In AD, human and animal behavioral studies provide evidence that olfactory dysfunction can occur early in the disease process, even at a preclinical stage. In mice, a temporal sequence of olfactory deficits can sometimes correlate with disease spread. However, this spread does not correlate well to the human Braak stages. Human studies have shown progression from odor identification deficits to odor discrimination and odor sensitivity deficits as the disease process in AD leads to clinical manifestations, as well as strong predictive utility for conversion from normal to MCI and from MCI to AD. The relationship between olfactory deficits and another predictive risk factor, the ε4 allele of the apolipoprotein E gene (APO-ε4), is unclear and warrants further research. Some studies find that APO-ε4 carriers perform worse on olfactory identification at baseline [75, 99, 100], whereas another study did not [101]. APO-ε4 status appears to have an additive effect to olfactory dysfunction alone for predicting cognitive decline [75], though it has also been associated with low scores independent of dementia conversion [100]. This may suggest an additional role for apolipoprotein E in normal olfactory processing. Additionally, though there is evidence for preclinical utility in sporadic AD, in a small clinical sample of family members of AD patients with the autosomal dominant presenelin-1 mutation, smell testing was not predictive for conversion to dementia [102]. Further validation is needed with larger populations, but this could suggest that olfactory involvement can be different in AD variants. This may also partly explain inconsistencies within mouse models that utilize different human amyloidogenic genes.

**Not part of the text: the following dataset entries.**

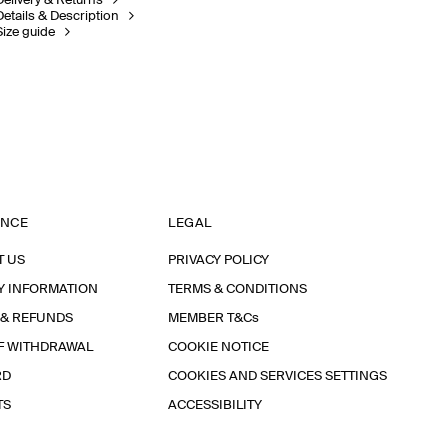
Delivery & Returns
Details & Description
Size guide
ANCE
LEGAL
T US
PRIVACY POLICY
Y INFORMATION
TERMS & CONDITIONS
 & REFUNDS
MEMBER T&Cs
F WITHDRAWAL
COOKIE NOTICE
RD
COOKIES AND SERVICES SETTINGS
TS
ACCESSIBILITY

Furthermore, regional brain specificity, neurophysiology, and correlation to Braak stage are not as well defined in human AD studies. Further exploration is needed regarding the role of various kinds of pathology and which brain region most contributes to deficits at these different stages. At an early stage, the behavioral effects of olfactory bulb and sensory neuron dysfunction, given early Alzheimer changes and age-related susceptibility in both species, seem plausible from animal studies but are not clear from human work. However, a major discrepancy is that tau pathology in the OB, prominent in the human, has not been demonstrated in the mouse models. In humans, evidence currently supports a role for the piriform cortex and medial temporal lobe, apart from the OB. More studies coupling amyloid imaging with olfactory testing at the preclinical stage, with longitudinal followup, would be helpful to more clearly define the role of amyloid plaque in perturbing neocortical odor processing. Additionally, other forms of pathology, especially tau, soluble Aβ, and subtle circuit perturbations, have been studied to various extents in animal work but their contribution to olfactory behavioral deficits in the human remain elusive, though this may change as tau PET ligands are developed. Further experiments regarding these issues are needed in the mouse model while technical hurdles to examine them in human need to be addressed.